Goal of the exercise - Continue the passage on compressing multispectral images, picking up after its last sentence.

Passage shown -
**********
A multispectral image (also referred to as a “multiband image” or a “multichannel image”) including a large number of color components other than RGB, such as the above-described image, contains a large number of spectrums. Therefore, an amount of data on such an image tends to increase. Therefore, it is required to compress image data and thereby reduce the amount of the data when such a multispectral image is used in communication or the like, or recorded in a recording medium. As a method for compressing a multispectral image, for example, an invention disclosed in Japanese Unexamined Patent Application Publication No. 2008-301428 has been known.

SUMMARY

However, the present inventors have found the following problem. That is, in the invention disclosed in Japanese Unexamined Patent Application Publication No. 2008-301428, a multispectral image is compressed after converting it into a three-band image. However, when it is attempted to compress the information by the above-described method or when it is attempted to compress the information by encoding the converted three-band image, the information may not be compressed in some cases in which all the information over the multi-spectrums is used.
Accordingly, it has been desired to develop a video encoding apparatus and a video decoding apparatus capable of efficiently encoding, compressing, expanding (i.e., decompressing), and using a multispectral image. Other problems and novel features will be apparent from the description of this specification and the accompanying drawings.
According to one embodiment, for a picture containing a plurality of spectrums (hereinafter referred to as “components”), predictive encoding is performed by referring to information on a component contained in the picture itself to be encoded or an already-encoded picture, and index information specifying a component containing a reference image is incorporated into a data stream. Note that in the following description, “components” are element corresponding to color components contained in a picture and mean those having different wavelengths.
**********
Data supplied -
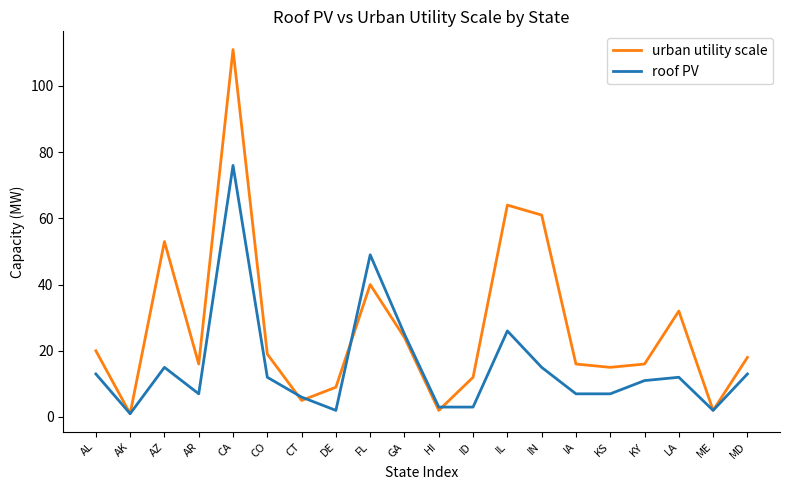

What is the highest value of the urban utility scale series?

111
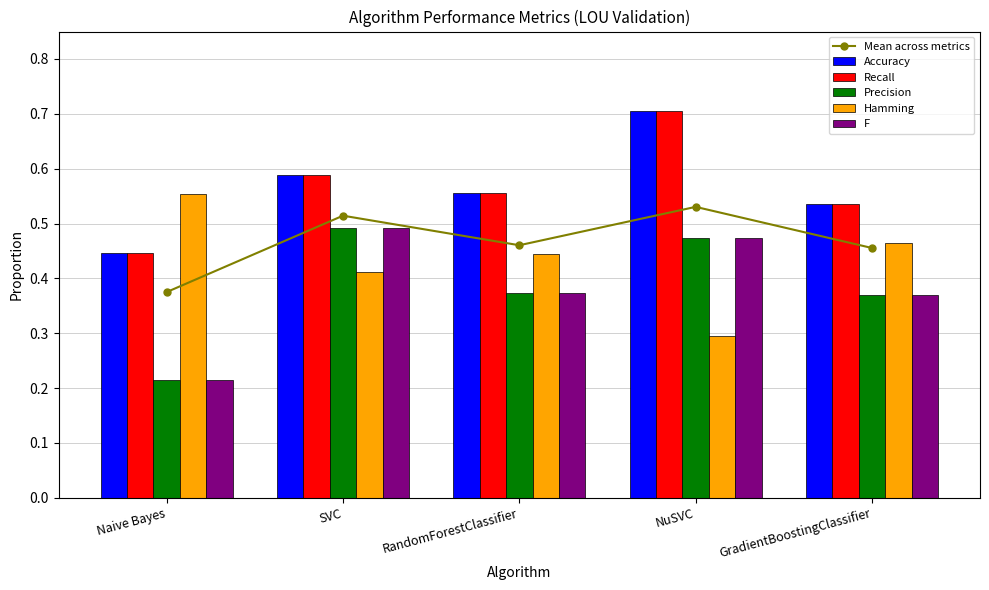

What is the difference between the second highest and minimum values in the Precision series?

0.3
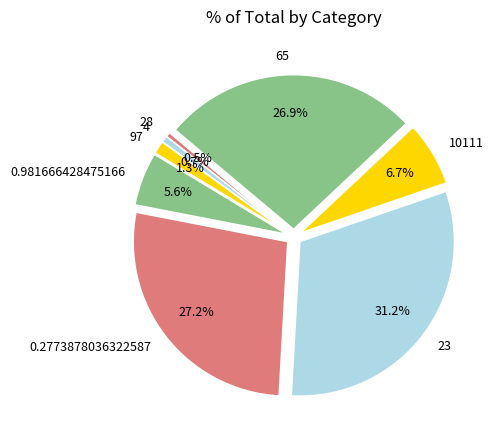

How many segments does this pie chart have?

8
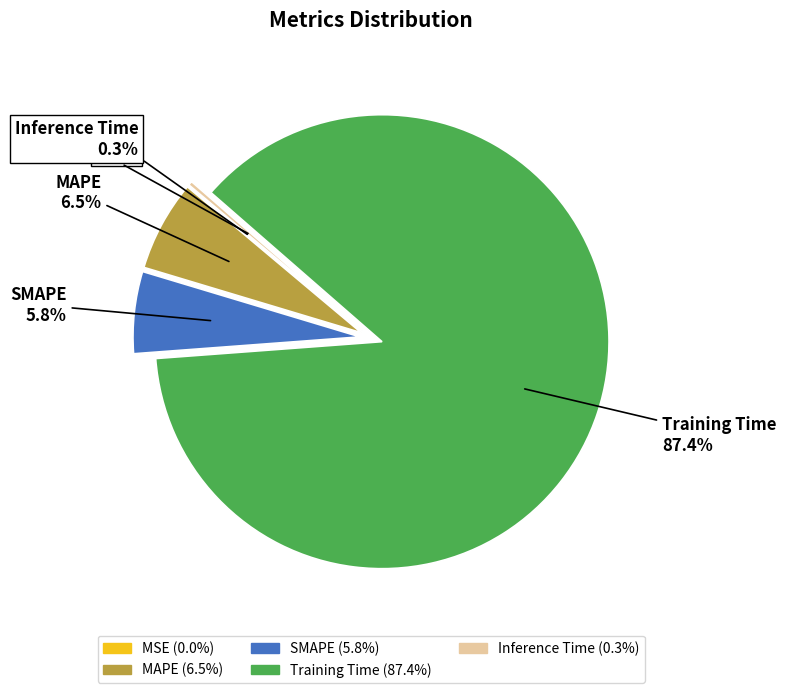

What portion of the pie excludes Training Time?

12.6%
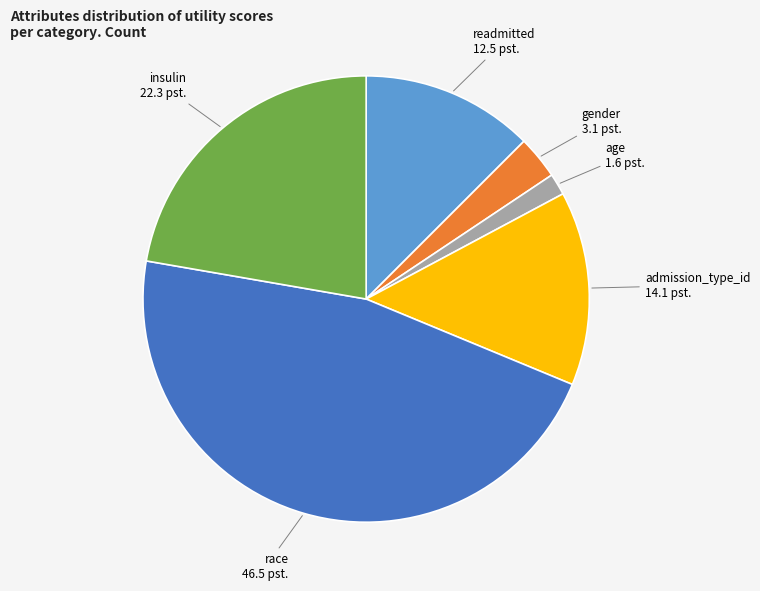

Does any single category account for the majority?

No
**********
Response to the task -
According to the above-described embodiment, it is possible to provide a video encoding apparatus and a video decoding apparatus capable of efficiently encoding, compressing, expanding (i.e., decompressing), and using a picture containing a large number of components.
Note that entities that express the apparatus according to the above-described embodiment as a method or a system, programs that cause a computer to execute the apparatus or a part of the apparatus, LSIs, in-vehicle cameras, in-vehicle periphery monitoring systems, in-vehicle driving assistance systems, in-vehicle automatic driving systems, AR systems, industrial use video processing systems, and image processing systems including the apparatus are also regarded as embodiments according to the present disclosure.

BRIEF DESCRIPTION OF THE DRAWINGS

The above and other aspects, advantages and features will be more apparent from the following description of certain embodiments taken in conjunction with the accompanying drawings, in which:

FIG. 1 is a graph showing a distribution of wavelengths of color components contained in a picture;

FIG. 2 is a block diagram showing a schematic configuration of a video encoding circuit 1 according to a first embodiment;

FIG. 3 is a diagram for explaining a configuration of a picture according to the first embodiment;

FIG. 4 is a block diagram showing a schematic configuration of a prediction image generation unit 10 according to the first embodiment;

FIG. 5 is a diagram for explaining a reference relation among a plurality of pictures according to the first embodiment;

FIG. 6 is a diagram for explaining a hierarchical structure of bit streams according to the first embodiment;

FIG. 7 is a diagram for explaining a detailed structure of bit streams according to the first embodiment;

FIG. 8 is a block diagram showing a schematic configuration of a video image decoding circuit 5 according to the first embodiment;

FIG. 9 is a block diagram showing a schematic configuration of a semiconductor device 100 according to the first embodiment;

FIG. 10 is a diagram for explaining a schematic structure of a bit stream according to a third embodiment;

FIG. 11 is a diagram for explaining a schematic structure of a bit stream according to the third embodiment;

FIG. 12 is a block diagram showing a schematic configuration of a prediction image generation unit 20 according to a fourth embodiment; and

FIG. 13 is a block diagram showing a schematic configuration of a video image decoding circuit 6 according to the fourth embodiment.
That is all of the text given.